Venting garage heat?

Sacarino

Member
I'm thinking of installing a sidewall exhaust fan on my 20x20 attached garage to cut down on the Atlanta heat in my southeast-facing garage in the summer. My thought was to install some intake vents on two panels of the garage door and a louvered exhaust fan on the outer wall to blow the hot air. During the day, the heat alone is annoying but once you put a hot car engine in there it gets out of control. Just getting it down to the outside air temp would be a huge improvement for me, and it would certainly make the garage more pleasant to be in.

The attic above is lightly insulated (~6" of blown cellulose), and I added a reflective foil layer to the door in an effort to control the situation a bit better. All this is well and good for helping with the radiant heat from the sun but that doesn't address the car issue in the slightest.

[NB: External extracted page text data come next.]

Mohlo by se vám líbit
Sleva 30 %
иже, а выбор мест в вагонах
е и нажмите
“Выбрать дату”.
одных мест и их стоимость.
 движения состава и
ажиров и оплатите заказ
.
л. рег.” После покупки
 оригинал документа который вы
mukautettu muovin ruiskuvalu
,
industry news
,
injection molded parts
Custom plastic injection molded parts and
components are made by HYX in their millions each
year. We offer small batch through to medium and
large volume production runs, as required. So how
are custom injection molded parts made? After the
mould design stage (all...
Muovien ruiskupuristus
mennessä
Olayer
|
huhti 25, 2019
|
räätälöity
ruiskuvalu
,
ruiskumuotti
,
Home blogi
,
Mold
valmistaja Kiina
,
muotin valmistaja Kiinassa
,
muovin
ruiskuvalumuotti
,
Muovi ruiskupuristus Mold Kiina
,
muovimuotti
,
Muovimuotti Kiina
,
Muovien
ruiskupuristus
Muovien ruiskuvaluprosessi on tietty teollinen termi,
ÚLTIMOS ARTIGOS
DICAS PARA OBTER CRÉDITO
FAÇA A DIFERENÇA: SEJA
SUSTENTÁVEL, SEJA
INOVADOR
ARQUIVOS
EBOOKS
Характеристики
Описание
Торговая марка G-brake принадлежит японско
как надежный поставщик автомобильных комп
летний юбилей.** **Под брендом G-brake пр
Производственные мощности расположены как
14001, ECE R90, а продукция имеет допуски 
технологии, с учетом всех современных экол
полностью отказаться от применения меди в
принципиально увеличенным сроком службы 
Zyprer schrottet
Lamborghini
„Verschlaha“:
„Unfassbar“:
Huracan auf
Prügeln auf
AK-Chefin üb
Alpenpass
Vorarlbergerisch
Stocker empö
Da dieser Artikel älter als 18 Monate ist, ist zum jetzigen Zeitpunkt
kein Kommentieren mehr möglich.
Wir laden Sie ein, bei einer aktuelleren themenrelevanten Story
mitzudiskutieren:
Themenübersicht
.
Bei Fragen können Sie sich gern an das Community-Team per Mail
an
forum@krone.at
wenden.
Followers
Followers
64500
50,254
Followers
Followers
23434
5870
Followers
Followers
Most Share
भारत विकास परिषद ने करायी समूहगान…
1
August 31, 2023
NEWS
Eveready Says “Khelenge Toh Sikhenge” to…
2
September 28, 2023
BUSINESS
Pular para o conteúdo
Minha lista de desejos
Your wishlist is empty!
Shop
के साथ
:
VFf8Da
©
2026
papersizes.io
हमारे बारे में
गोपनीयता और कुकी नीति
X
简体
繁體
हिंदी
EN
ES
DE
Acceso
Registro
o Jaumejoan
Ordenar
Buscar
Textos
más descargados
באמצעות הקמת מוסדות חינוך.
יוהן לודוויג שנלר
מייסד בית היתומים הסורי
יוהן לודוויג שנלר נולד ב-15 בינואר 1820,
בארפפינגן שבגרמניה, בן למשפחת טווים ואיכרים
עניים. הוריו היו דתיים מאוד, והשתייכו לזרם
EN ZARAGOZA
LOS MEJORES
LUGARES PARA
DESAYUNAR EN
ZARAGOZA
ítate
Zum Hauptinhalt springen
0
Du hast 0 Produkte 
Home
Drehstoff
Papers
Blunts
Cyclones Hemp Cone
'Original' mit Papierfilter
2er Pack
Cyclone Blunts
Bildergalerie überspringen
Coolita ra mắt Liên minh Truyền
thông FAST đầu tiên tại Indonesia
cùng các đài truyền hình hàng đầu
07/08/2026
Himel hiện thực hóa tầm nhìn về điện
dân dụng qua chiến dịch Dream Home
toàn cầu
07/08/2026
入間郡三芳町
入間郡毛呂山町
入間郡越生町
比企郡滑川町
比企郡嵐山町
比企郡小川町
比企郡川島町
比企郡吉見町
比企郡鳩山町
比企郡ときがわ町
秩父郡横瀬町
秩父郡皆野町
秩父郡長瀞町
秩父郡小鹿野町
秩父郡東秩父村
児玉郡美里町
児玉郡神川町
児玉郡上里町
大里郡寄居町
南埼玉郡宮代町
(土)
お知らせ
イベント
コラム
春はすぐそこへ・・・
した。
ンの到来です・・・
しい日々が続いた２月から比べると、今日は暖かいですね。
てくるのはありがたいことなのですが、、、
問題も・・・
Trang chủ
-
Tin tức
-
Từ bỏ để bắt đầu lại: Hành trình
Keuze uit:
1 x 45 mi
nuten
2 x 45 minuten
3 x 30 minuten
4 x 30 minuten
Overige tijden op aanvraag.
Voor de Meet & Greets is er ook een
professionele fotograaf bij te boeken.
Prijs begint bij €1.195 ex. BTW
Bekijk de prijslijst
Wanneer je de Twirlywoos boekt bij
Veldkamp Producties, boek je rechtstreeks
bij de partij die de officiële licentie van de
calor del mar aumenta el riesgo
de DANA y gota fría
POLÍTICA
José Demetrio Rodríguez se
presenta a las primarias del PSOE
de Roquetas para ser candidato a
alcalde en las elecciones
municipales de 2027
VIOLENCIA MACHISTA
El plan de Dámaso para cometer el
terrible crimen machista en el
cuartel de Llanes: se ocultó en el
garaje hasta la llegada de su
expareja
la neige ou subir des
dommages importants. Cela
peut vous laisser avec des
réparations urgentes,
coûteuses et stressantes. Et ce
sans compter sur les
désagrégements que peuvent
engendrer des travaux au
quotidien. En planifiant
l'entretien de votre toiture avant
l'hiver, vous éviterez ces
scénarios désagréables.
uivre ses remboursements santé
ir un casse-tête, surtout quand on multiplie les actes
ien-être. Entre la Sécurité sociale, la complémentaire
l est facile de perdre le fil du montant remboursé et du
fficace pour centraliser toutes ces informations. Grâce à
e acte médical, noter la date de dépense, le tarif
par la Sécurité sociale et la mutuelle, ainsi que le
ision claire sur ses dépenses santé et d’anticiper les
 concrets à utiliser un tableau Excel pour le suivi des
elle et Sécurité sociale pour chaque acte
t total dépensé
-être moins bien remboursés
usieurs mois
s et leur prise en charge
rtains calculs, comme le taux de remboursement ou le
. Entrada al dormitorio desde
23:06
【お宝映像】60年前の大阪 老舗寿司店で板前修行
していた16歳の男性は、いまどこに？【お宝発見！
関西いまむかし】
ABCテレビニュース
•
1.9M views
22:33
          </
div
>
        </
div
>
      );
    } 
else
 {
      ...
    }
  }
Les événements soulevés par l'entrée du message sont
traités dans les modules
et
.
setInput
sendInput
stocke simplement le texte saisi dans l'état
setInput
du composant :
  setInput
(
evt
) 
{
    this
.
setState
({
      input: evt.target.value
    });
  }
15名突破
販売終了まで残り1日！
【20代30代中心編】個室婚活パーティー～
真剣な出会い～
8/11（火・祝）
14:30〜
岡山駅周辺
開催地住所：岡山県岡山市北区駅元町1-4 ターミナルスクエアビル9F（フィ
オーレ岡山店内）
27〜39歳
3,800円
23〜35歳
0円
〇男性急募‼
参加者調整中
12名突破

It'd certainly be easy enough to tie a Z-wave relay into a fan (like this or one of these) and have it kick on when my temp sensor hits a threshold, but I wanted to float my idea to see if there's something I'm missing. I'd sure appreciate any thoughts or ideas you might have.

Thanks!
 
You might look into a swamp (evap) cooler as a blower. Atlanta is too humid to run it with water, but they move a lot of air.
 
If you have a tank hot water heater in the garage you could also look into a hot water heat pump. It would take the hot air in the garage to heat your water then it blows out cold air. So you heat your water and get free garage air conditioning as a side effect. I am waiting on some new models to come out and I may look at it closer.
 
You might look into a swamp (evap) cooler as a blower. Atlanta is too humid to run it with water, but they move a lot of air.

Hm... there's an interesting thought. I wonder if it would be better to use a blower to push air in and create higher pressures that escaped out via vents vs. my lower pressure exhaust idea. The upside to a blower concept is it seems like you could use the blower output as an air curtain over the interior door break. Anyone know the physics breakdown behind high vs. low pressure solutions?

If you have a tank hot water heater in the garage you could also look into a hot water heat pump. It would take the hot air in the garage to heat your water then it blows out cold air. So you heat your water and get free garage air conditioning as a side effect. I am waiting on some new models to come out and I may look at it closer.

That's also an interesting idea, but unfortunately my heater is in the mud room.

If you are using z-wave, I would think you would want to make sure it is motor control rated. Just a thought

I have a spare ZRF113, which can handle 20A and a motor up to 1HP from 24VAV all the way to 277VAC via isolated contacts. Good thought though - appreciate the sanity check.